Candidature Oscar 2022 per Belfast (2021)
(in nero le vittorie)
Miglior film
Miglior regista
Migliore sceneggiatura originale
Miglior attore non protagonista a Ciarán Hinds
Migliore attrice non protagonista a Judi Dench
Miglior sonoro
Migliore canzone
Belfast (2021) è l’ultima pellicola scritta e diretta da Kenneth Branagh, che abbiamo visto recentemente come regista ed interprete in Assassinio sul Nilo (2021). Belfast è una lettera d’amore alla sua città natale, da cui il film prende il titolo, il racconto di un episodio particolarmente sentito della sua infanzia, sullo sfondo della guerra civile che scoppiò nel suo quartiere nel 1969.
Di cosa parla Belfast
Come anticipato, Belfast è un racconto semi autobiografico: Buddy, protagonista della pellicola interpretato dal giovanissimo e talentuoso Jude Hill, vive a Belfast, nell’Irland del Nord. Davanti ai suoi occhi sgomenti scoppia la terribile guerra civile dei lealisti protestanti, che si accaniscono con violenza contro i cattolici del suo quartiere. La vita procede fra i problemi familiari e i piccoli drammi personali di Buddy, in un bozzetto di quotidianità d’altri tempi veramente ben riuscito.
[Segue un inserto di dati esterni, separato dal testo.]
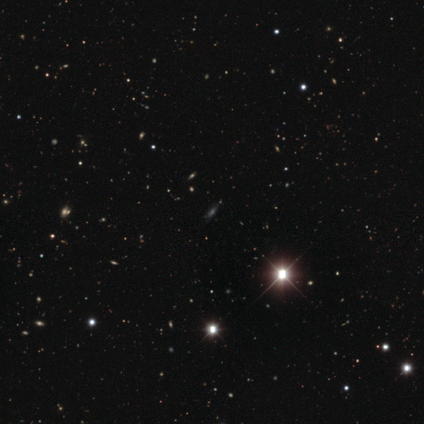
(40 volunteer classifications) star or artifact 70%, smooth 15%, featured or disk 15%.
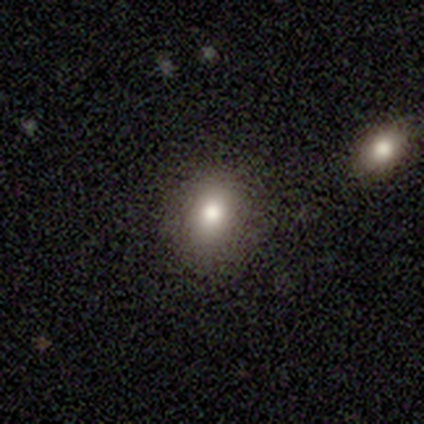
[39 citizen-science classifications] smooth-or-featured: smooth: 77% | star or artifact: 18% | featured or disk: 5%
  how-rounded: in between: 63% | round: 37% | cigar-shaped: 0%
  merging: none: 88% | minor disturbance: 6% | merger: 6% | major disturbance: 0%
Vi lascio il trailer per farvi un’idea:
Un racconto d’infanzia
La particolarità della pellicola risiede soprattutto nel taglio narrativo, che mi ha ricordato molto Il buio oltre la siepe (1960, Harper Lee) e Quel che sapeva Maisie (1887, Henry James): la visione infantile e ingenua della vita, un mondo adulto lontano e incomprensibile. Infatti in quasi ogni scena, anche se a lato e come semplice spettatore, Buddy è lì, che guarda e ascolta. E ci offre le sue ingenue e semplici interpretazioni.
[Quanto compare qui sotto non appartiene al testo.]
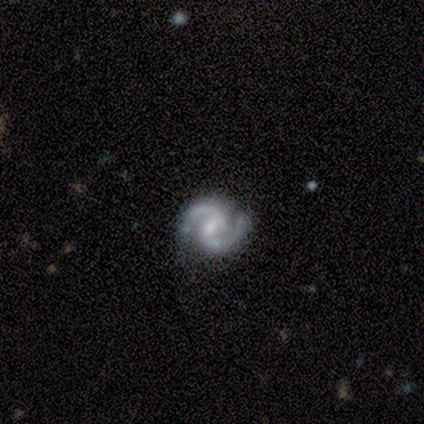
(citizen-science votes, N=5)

Il tema della guerra civile non è altro che lo sfondo della vera vicenda, ovvero la famiglia di Buddy, con le sue diverse vicissitudini. Di fatto un susseguirsi di quadretti familiari e bozzetti realistici, semplici scene di quotidianità in un quartiere come tanti. Un casting ottimo, con le facce giuste e attori di primo livello, che raccontano un’Irlanda dei tempi che furono.
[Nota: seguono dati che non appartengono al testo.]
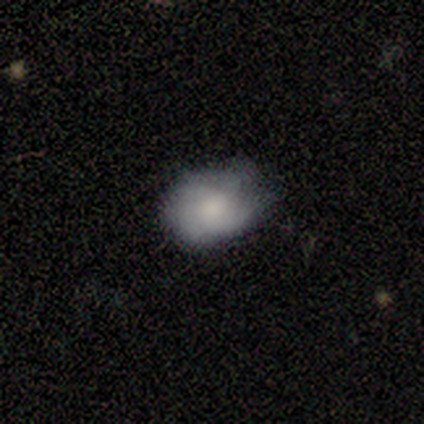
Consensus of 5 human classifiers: A smooth galaxy with no disk features (80%) that is in between round and cigar-shaped (75%). Merging: none (80%).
Proprio come si addice ad un racconto infantile, i personaggi non hanno nome: sono la madre e il padre, la nonna e il nonno. Persino Buddy, il protagonista, non ha un vero nome: buddy in inglese è infatti un appellativo affettivo per indicare un amico.
Lo sguardo profondo
Per rappresentare la semplicità e la familiarità degli ambienti e delle scene, Branagh privilegia inquadrature fisse, in cui la scena si compone da sé e i personaggi esplorano l’ambiente. Uno spazio scenico fra l’altro ristretto ma profondo, con figure messe in primo, secondo e terzo piano nella stessa inquadratura
Ambienti sempre animati e popolati da diverse figure, anche semplici comparse, che passano sullo sfondo o addirittura in mezzo alla scena, donandogli una grande verosimiglianza e vivacità. Addirittura per simulare il punto di vista di Buddy che origlia, in una scena Branagh sperimenta con la camera a mano, rendendo l’inquadratura leggermente (e volutamente) traballante.
Nonostante questo, lo scorrimento del tempo è abbastanza serrato: gli eventi si svolgono uno dietro l’altro, anche con stacchi improvvisi, proprio a simulare l’andamento della memoria del protagonista.
Belfast può fare per me?
Per quanto sia un ottimo prodotto registico, Belfast è tutt’altro che un prodotto complesso, anzi.
Si guarda con grande facilità, ci si appassiona abbastanza istintivamente alle vicende dei personaggi e alla storia raccontata. Persino io, che non sono una grande fan dei drammi familiari, sono comunque riuscita a sentirmi coinvolta della storia e commossa per le scelte sofferte dei personaggi.
Diciamo che se si apprezza il genere dei drammi familiari, è un film che sicuramente può fare per voi, mentre se li mal sopportate, potrebbe non appassionarvi. È l’unico discrimine che mi sentirei di dare in questo caso.